Have you ever recevied an email like this : “Hi this is so and so. Would you mind re-doing that analysis from two years ago by updating it for the past year?”. If you’re anything like me, this would lead to a frantic scramble in old folders to find an Excel file that you may, or more probable, may not remember exactly where the data came from. As a healthcare data analyst who performs plenty of ad-hoc analysis, this is a common experience.
Well, how to solve this issue? Enter the unsung hero : Data Management Techniques for Reproducible Research! Lost in the flashiness of statistics and machine learning algorithms, lies the most important part of any research project involving data that no one cares to talk about. The techniques needed to properly manage the data, and allow for the research to be reproducible. Since my data analyst position is not a research role, I was not familiar with this process. In this blog post, I will explain the high level techniques associated with sound data management. A process I am incorporating into my work flows, and you should too!

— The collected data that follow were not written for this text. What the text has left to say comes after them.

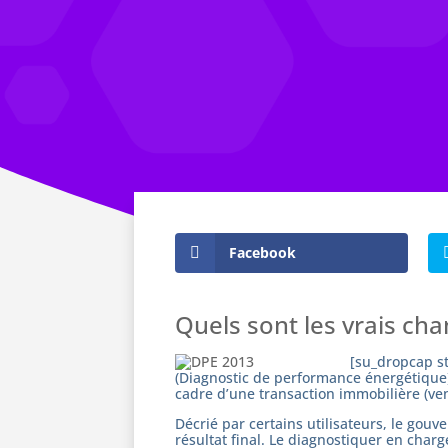
Facebook
Quels sont les vrais ch
[su_dropcap st
(Diagnostic de performance énergétique)
cadre d’une transaction immobilière (ve
Décrié par certains utilisateurs, le gou
résultat final. Le diagnostiquer en char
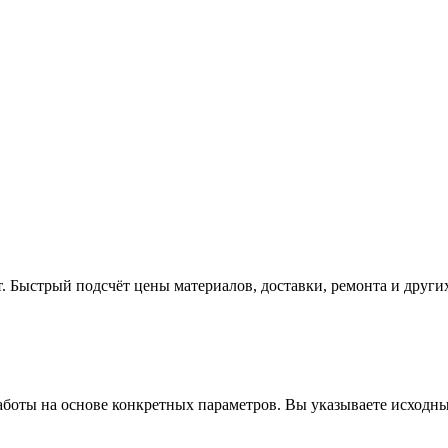
. Быстрый подсчёт цены материалов, доставки, ремонта и других
работы на основе конкретных параметров. Вы указываете исходны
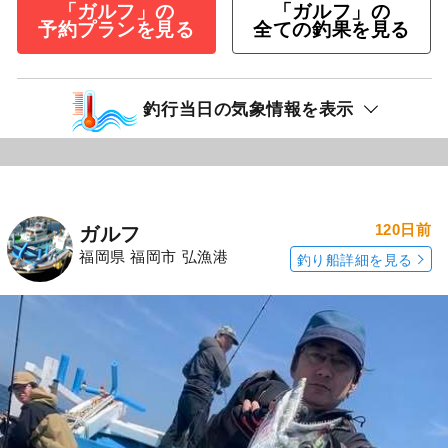
「ガルフ」の
「ガルフ」の
予約プランを見る
全ての釣果を見る
釣行当日の気象情報を表示
120日前
ガルフ
福岡県 福岡市 弘漁港
釣り船詳細を見る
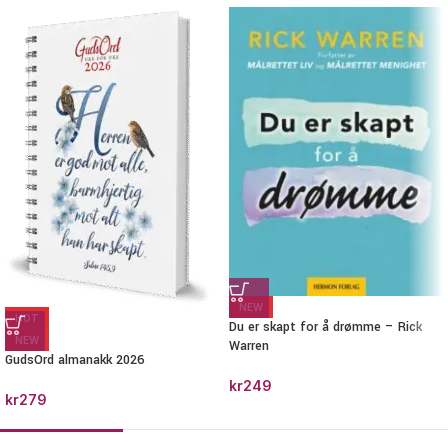
NEW
HOT
Du er skapt for å drømme – Rick
NEW
Warren
GudsOrd almanakk 2026
kr
249
kr
279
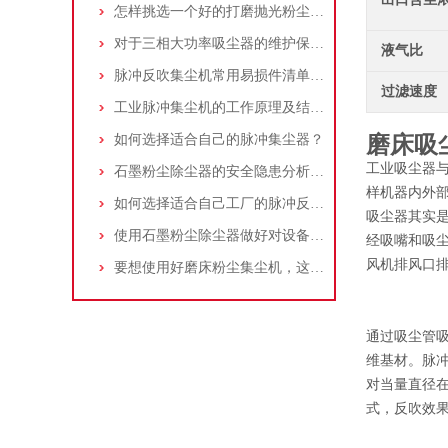
怎样挑选一个好的打磨抛光粉尘吸尘器
对于三相大功率吸尘器的维护保养，你了解多少
液气比
脉冲反吹集尘机常用易损件清单与更换周期建议
过滤速度
工业脉冲集尘机的工作原理及结构特点说明
如何选择适合自己的脉冲集尘器？
磨床吸
工业吸尘器
石墨粉尘除尘器的安全隐患分析及应对措施
样机器内外
如何选择适合自己工厂的脉冲反吹工业集尘器
吸尘器其实
使用石墨粉尘除尘器做好对设备的维护十分重要
经吸嘴和吸
风机排风口
要想使用好磨床粉尘集尘机，这些条件可不能少
通过吸尘管
维基材。脉
对当量直径在
式，反吹效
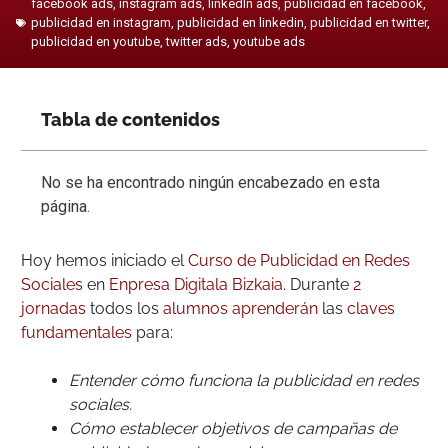
facebook ads
,
instagram ads
,
linkedIn ads
,
publicidad en facebook
,
publicidad en instagram
,
publicidad en linkedin
,
publicidad en twitter
,
publicidad en youtube
,
twitter ads
,
youtube ads
Tabla de contenidos
No se ha encontrado ningún encabezado en esta
página.
Hoy hemos iniciado el
Curso de Publicidad en Redes
Sociales
en
Enpresa Digitala Bizkaia
. Durante
2
jornadas
todos los
alumnos
aprenderán
las
claves
fundamentales
para:
Entender cómo funciona la publicidad en redes
sociales.
Cómo establecer objetivos de campañas de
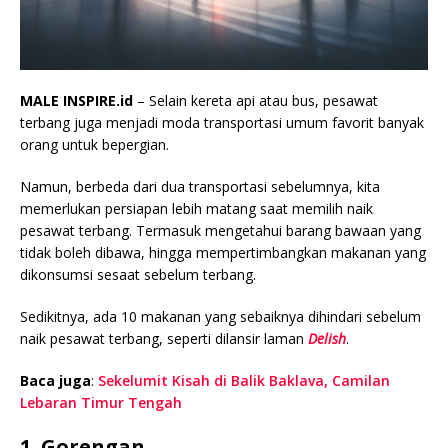
MALE INSPIRE.id
– Selain kereta api atau bus, pesawat
terbang juga menjadi moda transportasi umum favorit banyak
orang untuk bepergian.
Namun, berbeda dari dua transportasi sebelumnya, kita
memerlukan persiapan lebih matang saat memilih naik
pesawat terbang. Termasuk mengetahui barang bawaan yang
tidak boleh dibawa, hingga mempertimbangkan makanan yang
dikonsumsi sesaat sebelum terbang.
Sedikitnya, ada 10 makanan yang sebaiknya dihindari sebelum
naik pesawat terbang, seperti dilansir laman
Delish
.
Baca juga
:
Sekelumit Kisah di Balik Baklava, Camilan
Lebaran Timur Tengah
1. Gorengan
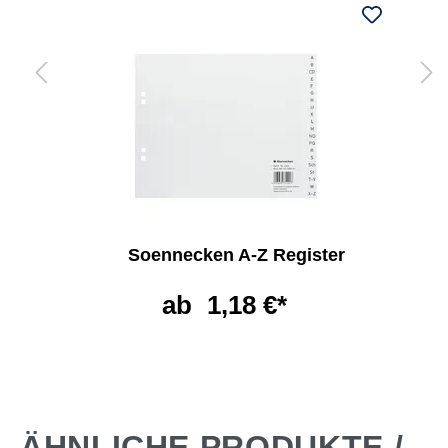
Soennecken A-Z Register
ab
1,18 €*
ÄHNLICHE PRODUKTE /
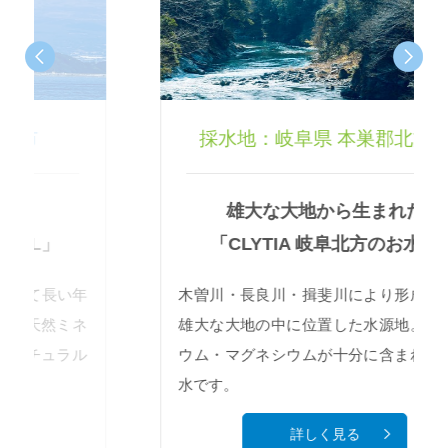
採水地：岐阜県 本巣郡北方町
雄大な大地から生まれた
「CLYTIA 岐阜北方のお水」
木曽川・長良川・揖斐川により形成された
雄大な大地の中に位置した水源地。カルシ
ウム・マグネシウムが十分に含まれた天然
水です。
詳しく見る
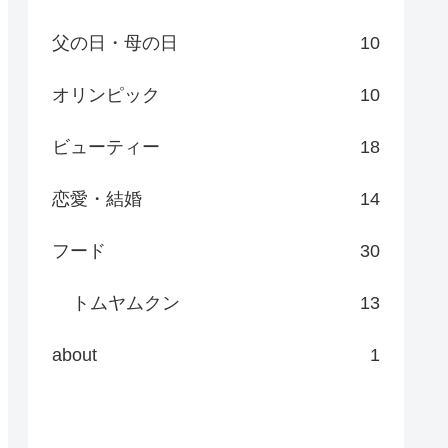
父の日・母の日
10
オリンピック
10
ビューティー
18
恋愛・結婚
14
フード
30
トムヤムクン
13
about
1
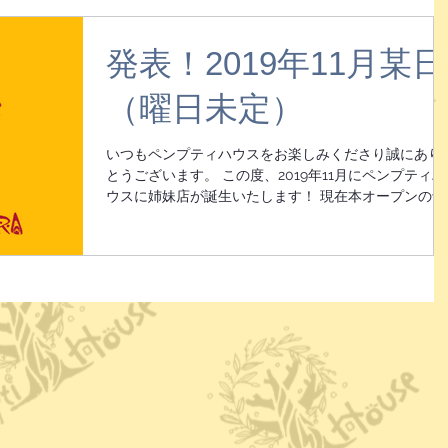
しました！ ナミさんご本人が在中しお話を聞く事がで
きる他、...
発表！2019年11月某日
（曜日未定）
いつもペンプティハウスをお楽しみくださり誠にあり
とうございます。 この度、2019年11月にペンプティハ
ウスに姉妹店が誕生いたします！ 現在本オープンの予
定日は未定となっておりますが、姉妹店の名前は 『サ
ンタ・グファ・ガーラ』です。...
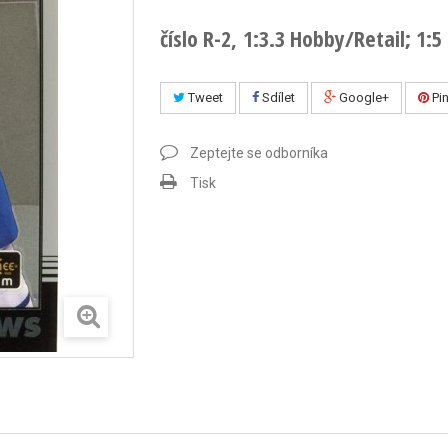
číslo R-2, 1:3.3 Hobby/Retail; 1:5
Tweet
Sdílet
Google+
Pin
Zeptejte se odborníka
Tisk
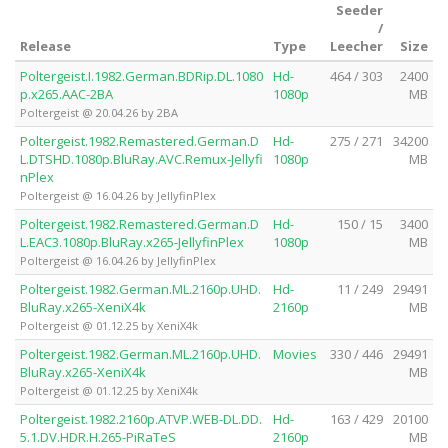
Seeder
/
Release
Type
Leecher
Size
Poltergeist.I.1982.German.BDRip.DL.1080
Hd-
464 / 303
2400
p.x265.AAC-2BA
1080p
MB
Poltergeist @ 20.04.26 by 2BA
Poltergeist.1982.Remastered.German.D
Hd-
275 / 271
34200
L.DTSHD.1080p.BluRay.AVC.Remux-Jellyfi
1080p
MB
nPlex
Poltergeist @ 16.04.26 by JellyfinPlex
Poltergeist.1982.Remastered.German.D
Hd-
150 / 15
3400
L.EAC3.1080p.BluRay.x265-JellyfinPlex
1080p
MB
Poltergeist @ 16.04.26 by JellyfinPlex
Poltergeist.1982.German.ML.2160p.UHD.
Hd-
11 / 249
29491
BluRay.x265-XeniX4k
2160p
MB
Poltergeist @ 01.12.25 by XeniX4k
Poltergeist.1982.German.ML.2160p.UHD.
Movies
330 / 446
29491
BluRay.x265-XeniX4k
MB
Poltergeist @ 01.12.25 by XeniX4k
Poltergeist.1982.2160p.ATVP.WEB-DL.DD.
Hd-
163 / 429
20100
5.1.DV.HDR.H.265-PiRaTeS
2160p
MB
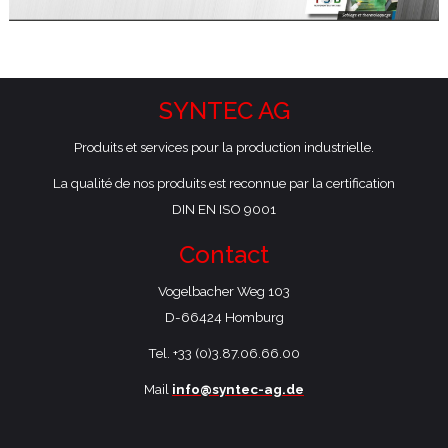
Informations supplémentaires
SYNTEC AG
Produits et services pour la production industrielle.
La qualité de nos produits est reconnue par la certification
DIN EN ISO 9001
Contact
Vogelbacher Weg 103
​D-66424 Homburg
Tel. +33 (0)3.87.06.66.00
Mail
info@syntec-ag.de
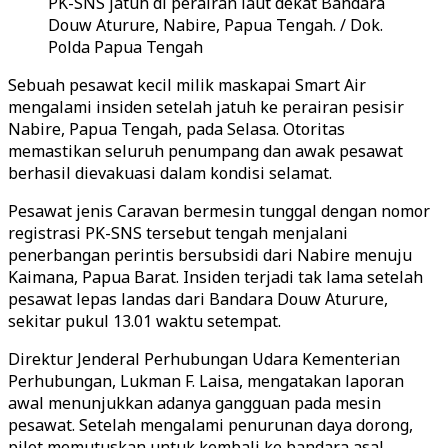
PK-SNS jatuh di perairan laut dekat Bandara
Douw Aturure, Nabire, Papua Tengah. / Dok.
Polda Papua Tengah
Sebuah pesawat kecil milik maskapai Smart Air
mengalami insiden setelah jatuh ke perairan pesisir
Nabire, Papua Tengah, pada Selasa. Otoritas
memastikan seluruh penumpang dan awak pesawat
berhasil dievakuasi dalam kondisi selamat.
Pesawat jenis Caravan bermesin tunggal dengan nomor
registrasi PK-SNS tersebut tengah menjalani
penerbangan perintis bersubsidi dari Nabire menuju
Kaimana, Papua Barat. Insiden terjadi tak lama setelah
pesawat lepas landas dari Bandara Douw Aturure,
sekitar pukul 13.01 waktu setempat.
Direktur Jenderal Perhubungan Udara Kementerian
Perhubungan, Lukman F. Laisa, mengatakan laporan
awal menunjukkan adanya gangguan pada mesin
pesawat. Setelah mengalami penurunan daya dorong,
pilot memutuskan untuk kembali ke bandara asal.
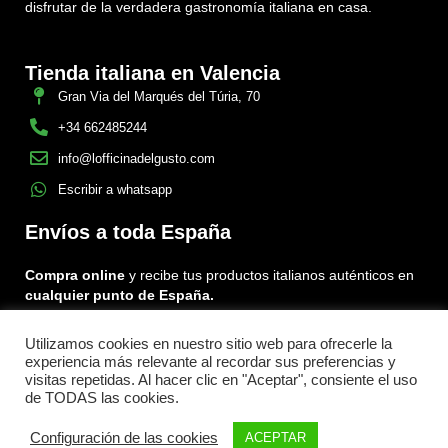
disfrutar de la verdadera gastronomía italiana en casa.
Tienda italiana en Valencia
Gran Via del Marqués del Túria, 70
+34 662485244
info@lofficinadelgusto.com
Escribir a whatsapp
Envíos a toda España
Compra online
y recibe tus productos italianos auténticos en
cualquier punto de España.
Utilizamos cookies en nuestro sitio web para ofrecerle la
Encuéntranos en:
experiencia más relevante al recordar sus preferencias y
Facebook
Instagram
Tiktok
visitas repetidas. Al hacer clic en "Aceptar", consiente el uso
de TODAS las cookies.
Menu
Configuración de las cookies
ACEPTAR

You can find previous assignments concerning data management techniques on my Github.
Data Management Techniques
A proper data management plan will have all the required information needed by yourself or others to locate, understand, and interpret the research in the future. While the format and content may differ, a data management plan should include all of the following :
- What data will be created?
- Who owns the data and who will have access to it?
- What formats will the data have?
- Details about the ethics committee approvals.
- Who will have access to your data and how will you protect for unnecessary access if data is sensitive/confidential in nature?
- Data organistion: File naming conventions, folder structure.
- Data storage: Where will the data be stored? Will it be backed up?
- Data sharing: Will you share your data with others? How will you do this?
A detailed checklist can be found here.
In addition to a document answering the above questions, a metadata document and thorough data dictionaries need to be included. The metadata document is a condensed version of the data management plan and can be referenced by people exploring the dataset and/or research for the first time.
Data dictionaries need to be included for any dataset used in the analysis/research. The data dictionary includes both the original and created variables. The data dictionary should include the following information about each field :
- Variable Name
- Description
- Format
- Allowable Entries
Below is a screenshot showing a simple example of a few fields :
Reproducibile Research
Creating reproducible research includes detailed documentation highlighting the data cleaning and analysis process. The method will differ between specific analysis, but the goal is always the same. In the future, anyone wishing to reproduce the research should be able to follow set steps and arrive at the same conclusion when starting with the same data. The data cleaning documentation should include :
- Data quality checks (duplicates, allowable entries, missing data, etc)
- Excluded records
- Created Variables
When possible, tables and figures should be included to illustrate the process and resulting impact on the dataset. A flowchart like below can be used :
Similar to cleaning documentation, the analysis documentation should include all the steps used in the analysis to arrive at a conclusion. The logic and assumption used should always be shared, and when applicable, code should be shared to ensure consistency. Results and interpretation should also be shared to maximize the transparency of the research being conducted.
Conclusion
The process is lengthy, but the benefits outweight the initial work when conducting serious research. The consequences are lower for performing a quick ad-hoc analysis in a professional setting when compared to publishing research in a journal, but I think the techniques above should be used by analysts and researchers alike. I hope this post helped explain both the importance and some actual techniques for creating data management plans and reproducible research.